The case concerned Peel NRE’s application for outline planning permission for industrial, storage and distribution development at Manchester Road, Carrington. The site lay within a strategic allocation in the Places for Everyone Joint Development Plan Document 2024 (PfE), which seeks to coordinate growth across Greater Manchester. Trafford Council refused permission after Peel declined to make financial contributions towards the infrastructure needed to support the wider allocation, including transport improvements. Peel appealed that refusal.

The Appeal 

Peel argued that no contribution could properly be required because the area‑wide masterplan was still being developed. On that basis, it said any obligation would be speculative and unfair. The planning inspector accepted that argument and allowed the appeal. In doing so, the inspector concluded that the requested contributions were not fairly or reasonably related to Peel’s proposal when assessed in isolation and focused primarily on whether the scheme would give rise to “severe” highway impacts under paragraph 116 of the National Planning Policy Framework.

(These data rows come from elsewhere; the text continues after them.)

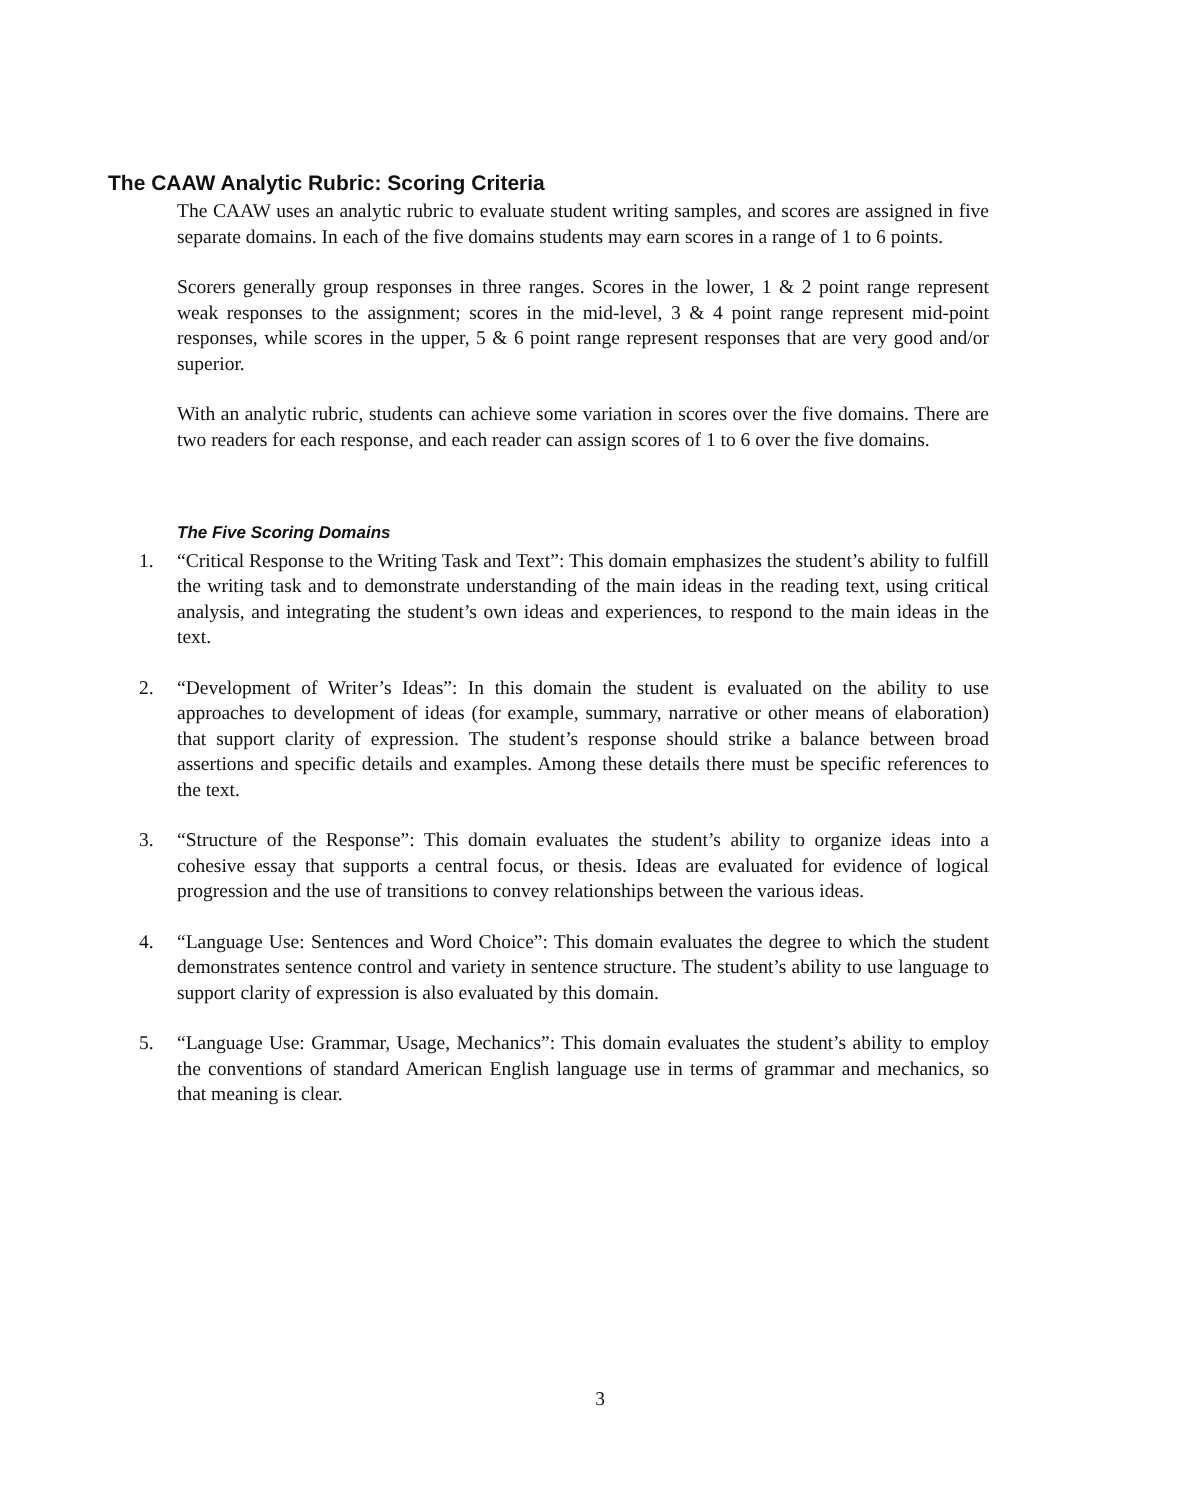The CAAW Analytic Rubric: Scoring Criteria
The CAAW uses an analytic rubric to evaluate student writing samples, and scores are assigned in five separate domains. In each of the five domains students may earn scores in a range of 1 to 6 points.
Scorers generally group responses in three ranges. Scores in the lower, 1 & 2 point range represent weak responses to the assignment; scores in the mid-level, 3 & 4 point range represent mid-point responses, while scores in the upper, 5 & 6 point range represent responses that are very good and/or superior.
With an analytic rubric, students can achieve some variation in scores over the five domains. There are two readers for each response, and each reader can assign scores of 1 to 6 over the five domains.
The Five Scoring Domains
1. “Critical Response to the Writing Task and Text”: This domain emphasizes the student’s ability to fulfill the writing task and to demonstrate understanding of the main ideas in the reading text, using critical analysis, and integrating the student’s own ideas and experiences, to respond to the main ideas in the text.
2. “Development of Writer’s Ideas”: In this domain the student is evaluated on the ability to use approaches to development of ideas (for example, summary, narrative or other means of elaboration) that support clarity of expression. The student’s response should strike a balance between broad assertions and specific details and examples. Among these details there must be specific references to the text.
3. “Structure of the Response”: This domain evaluates the student’s ability to organize ideas into a cohesive essay that supports a central focus, or thesis. Ideas are evaluated for evidence of logical progression and the use of transitions to convey relationships between the various ideas.
4. “Language Use: Sentences and Word Choice”: This domain evaluates the degree to which the student demonstrates sentence control and variety in sentence structure. The student’s ability to use language to support clarity of expression is also evaluated by this domain.
5. “Language Use: Grammar, Usage, Mechanics”: This domain evaluates the student’s ability to employ the conventions of standard American English language use in terms of grammar and mechanics, so that meaning is clear.
3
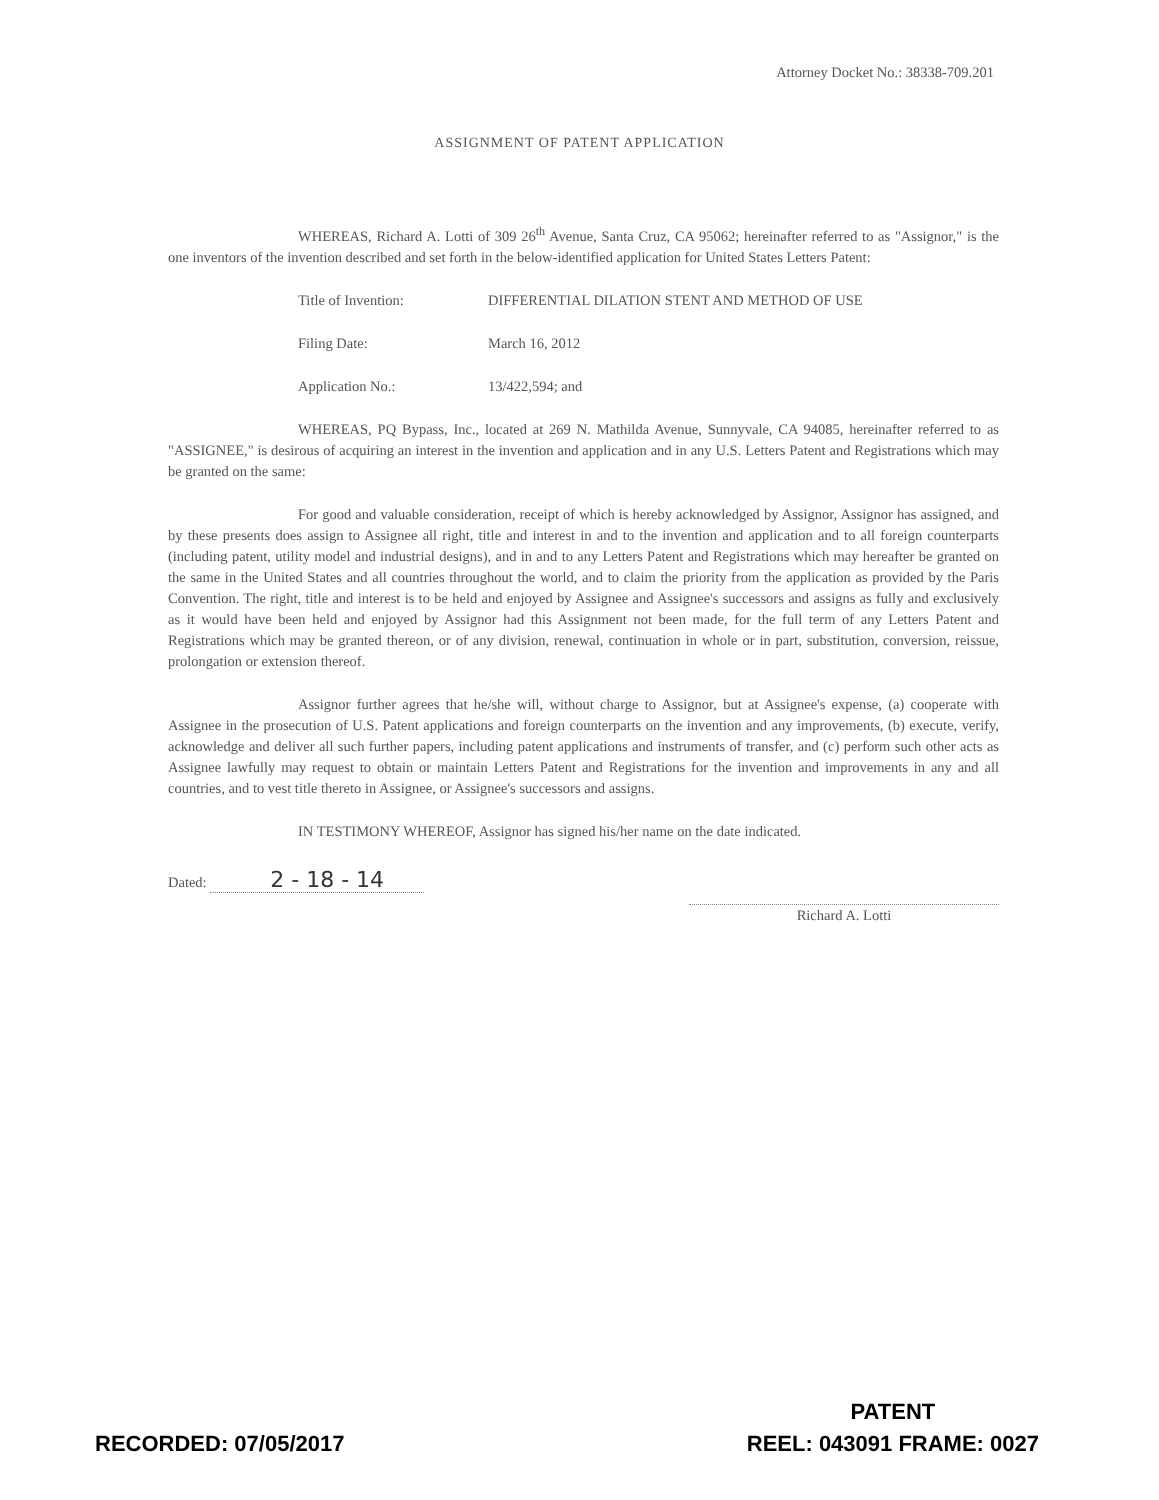Attorney Docket No.: 38338-709.201
ASSIGNMENT OF PATENT APPLICATION
WHEREAS, Richard A. Lotti of 309 26<sup>th</sup> Avenue, Santa Cruz, CA 95062; hereinafter referred to as "Assignor," is the one inventors of the invention described and set forth in the below-identified application for United States Letters Patent:
Title of Invention: DIFFERENTIAL DILATION STENT AND METHOD OF USE
Filing Date: March 16, 2012
Application No.: 13/422,594; and
WHEREAS, PQ Bypass, Inc., located at 269 N. Mathilda Avenue, Sunnyvale, CA 94085, hereinafter referred to as "ASSIGNEE," is desirous of acquiring an interest in the invention and application and in any U.S. Letters Patent and Registrations which may be granted on the same:
For good and valuable consideration, receipt of which is hereby acknowledged by Assignor, Assignor has assigned, and by these presents does assign to Assignee all right, title and interest in and to the invention and application and to all foreign counterparts (including patent, utility model and industrial designs), and in and to any Letters Patent and Registrations which may hereafter be granted on the same in the United States and all countries throughout the world, and to claim the priority from the application as provided by the Paris Convention. The right, title and interest is to be held and enjoyed by Assignee and Assignee's successors and assigns as fully and exclusively as it would have been held and enjoyed by Assignor had this Assignment not been made, for the full term of any Letters Patent and Registrations which may be granted thereon, or of any division, renewal, continuation in whole or in part, substitution, conversion, reissue, prolongation or extension thereof.
Assignor further agrees that he/she will, without charge to Assignor, but at Assignee's expense, (a) cooperate with Assignee in the prosecution of U.S. Patent applications and foreign counterparts on the invention and any improvements, (b) execute, verify, acknowledge and deliver all such further papers, including patent applications and instruments of transfer, and (c) perform such other acts as Assignee lawfully may request to obtain or maintain Letters Patent and Registrations for the invention and improvements in any and all countries, and to vest title thereto in Assignee, or Assignee's successors and assigns.
IN TESTIMONY WHEREOF, Assignor has signed his/her name on the date indicated.
Dated: 2 - 18 - 14
Richard A. Lotti
RECORDED: 07/05/2017
PATENT
REEL: 043091 FRAME: 0027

Trafford Council challenged the decision in the High Court. It argued that the inspector had misunderstood the PfE policies, which required proportionate infrastructure contributions from all development within the strategic allocation. The absence of a completed masterplan did not, in Trafford’s view, extinguish that obligation. The Council also contended that the inspector had applied the wrong test by concentrating on severity of impact rather than on policy compliance, and that his reasoning was irrational because he asked what the contribution should be, rather than whether a contribution was required at all.

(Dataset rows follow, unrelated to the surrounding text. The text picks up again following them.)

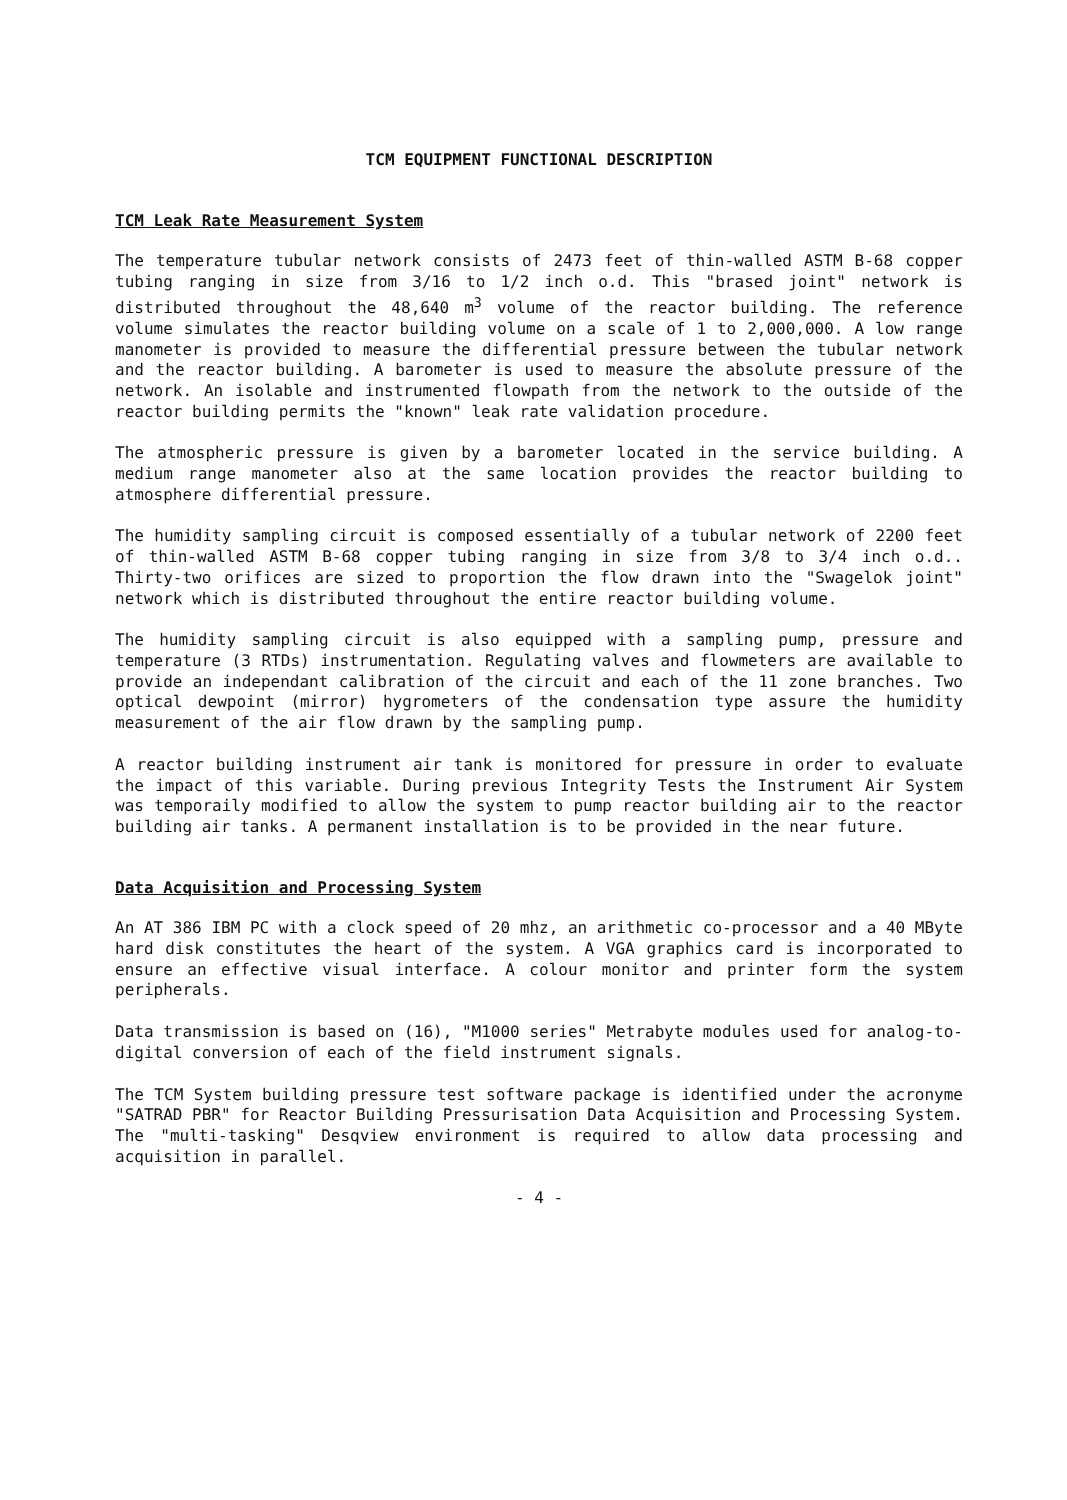TCM EQUIPMENT FUNCTIONAL DESCRIPTION
TCM Leak Rate Measurement System
The temperature tubular network consists of 2473 feet of thin-walled ASTM B-68 copper tubing ranging in size from 3/16 to 1/2 inch o.d. This "brased joint" network is distributed throughout the 48,640 m<sup>3</sup> volume of the reactor building. The reference volume simulates the reactor building volume on a scale of 1 to 2,000,000. A low range manometer is provided to measure the differential pressure between the tubular network and the reactor building. A barometer is used to measure the absolute pressure of the network. An isolable and instrumented flowpath from the network to the outside of the reactor building permits the "known" leak rate validation procedure.
The atmospheric pressure is given by a barometer located in the service building. A medium range manometer also at the same location provides the reactor building to atmosphere differential pressure.
The humidity sampling circuit is composed essentially of a tubular network of 2200 feet of thin-walled ASTM B-68 copper tubing ranging in size from 3/8 to 3/4 inch o.d.. Thirty-two orifices are sized to proportion the flow drawn into the "Swagelok joint" network which is distributed throughout the entire reactor building volume.
The humidity sampling circuit is also equipped with a sampling pump, pressure and temperature (3 RTDs) instrumentation. Regulating valves and flowmeters are available to provide an independant calibration of the circuit and each of the 11 zone branches. Two optical dewpoint (mirror) hygrometers of the condensation type assure the humidity measurement of the air flow drawn by the sampling pump.
A reactor building instrument air tank is monitored for pressure in order to evaluate the impact of this variable. During previous Integrity Tests the Instrument Air System was temporaily modified to allow the system to pump reactor building air to the reactor building air tanks. A permanent installation is to be provided in the near future.
Data Acquisition and Processing System
An AT 386 IBM PC with a clock speed of 20 mhz, an arithmetic co-processor and a 40 MByte hard disk constitutes the heart of the system. A VGA graphics card is incorporated to ensure an effective visual interface. A colour monitor and printer form the system peripherals.
Data transmission is based on (16), "M1000 series" Metrabyte modules used for analog-to-digital conversion of each of the field instrument signals.
The TCM System building pressure test software package is identified under the acronyme "SATRAD PBR" for Reactor Building Pressurisation Data Acquisition and Processing System. The "multi-tasking" Desqview environment is required to allow data processing and acquisition in parallel.
- 4 -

Mr Justice Kimblin agreed. He quashed the inspector’s decision, finding that it was founded on a fundamental misinterpretation of the development plan. The judge emphasised that the PfE policies anticipated infrastructure being delivered in a coordinated way across the allocation and required developments to make proportionate contributions towards that goal. The inspector’s approach of isolating Peel’s proposal from the wider strategy and treating the absence of a finalised masterplan as determinative, was legally flawed.

Key Takeaways 

  • This case confirms that councils can require infrastructure contributions even where a masterplan is still evolving. Decision‑makers must determine what contribution is fair and proportionate based on the adopted development plan, not defer obligations indefinitely.
  • It also underlines the need for inspectors to interpret plan policies correctly and in context, rather than elevating individual policy tests at the expense of the wider framework.
  • Finally, it reinforces the principle that development within strategic allocations must be assessed strategically. Proposals cannot be treated as standalone projects divorced from the cumulative infrastructure necessary to deliver planned growth as a whole.

For practitioners, the case is a timely reminder to scrutinise appeal decisions closely and to ensure that infrastructure policies within strategic plans are given real weight throughout the decision‑making process, even where delivery details remain under active consideration by all parties.